■ Work request: The answer is to be an exact copy of the lines below running from the line with "Max Humedad, 01-17-2005: 100 -> 90" down to the line with "Max Humedad, 01-13-2005: 80 -> 100", both ends included, and nothing more.

[Dataset excerpts]
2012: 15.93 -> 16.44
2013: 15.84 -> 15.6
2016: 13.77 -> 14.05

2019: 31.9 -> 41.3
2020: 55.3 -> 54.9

---

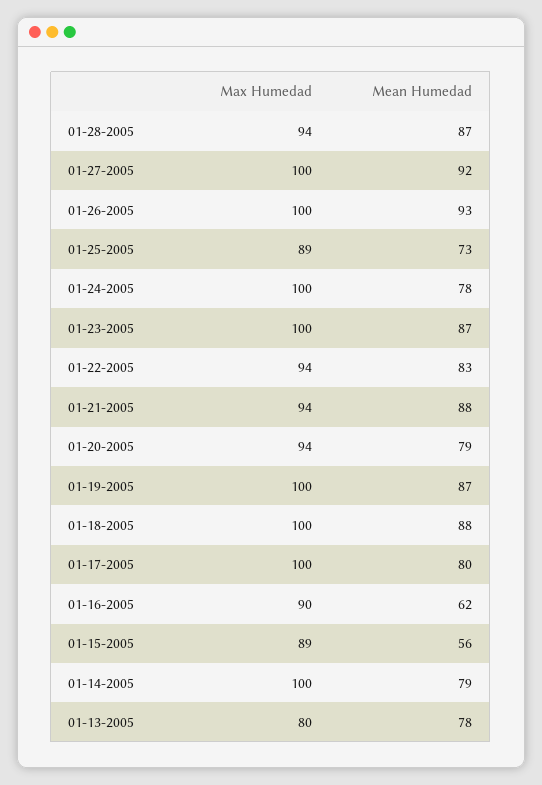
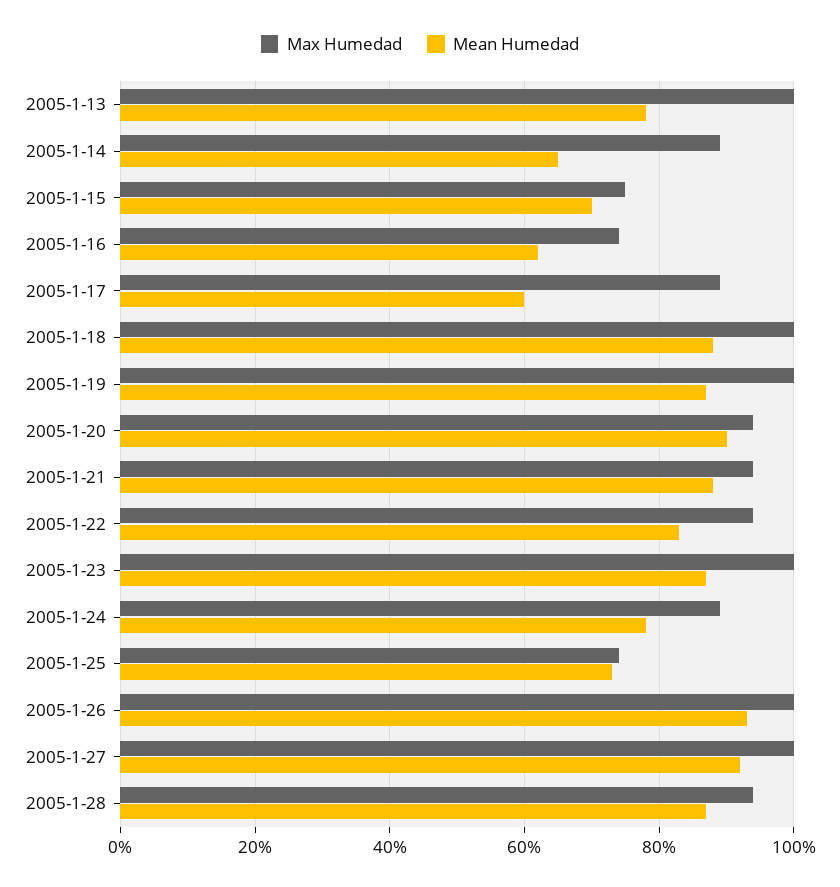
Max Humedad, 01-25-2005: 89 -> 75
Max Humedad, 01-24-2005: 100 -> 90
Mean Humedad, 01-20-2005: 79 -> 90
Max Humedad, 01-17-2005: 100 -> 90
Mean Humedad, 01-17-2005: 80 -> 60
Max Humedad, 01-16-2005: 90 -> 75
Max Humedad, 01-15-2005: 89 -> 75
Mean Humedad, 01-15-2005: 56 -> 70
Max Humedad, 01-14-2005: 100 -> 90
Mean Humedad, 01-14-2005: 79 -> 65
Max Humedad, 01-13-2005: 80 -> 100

■ Solution for this exercise:
Max Humedad, 01-17-2005: 100 -> 90
Mean Humedad, 01-17-2005: 80 -> 60
Max Humedad, 01-16-2005: 90 -> 75
Max Humedad, 01-15-2005: 89 -> 75
Mean Humedad, 01-15-2005: 56 -> 70
Max Humedad, 01-14-2005: 100 -> 90
Mean Humedad, 01-14-2005: 79 -> 65
Max Humedad, 01-13-2005: 80 -> 100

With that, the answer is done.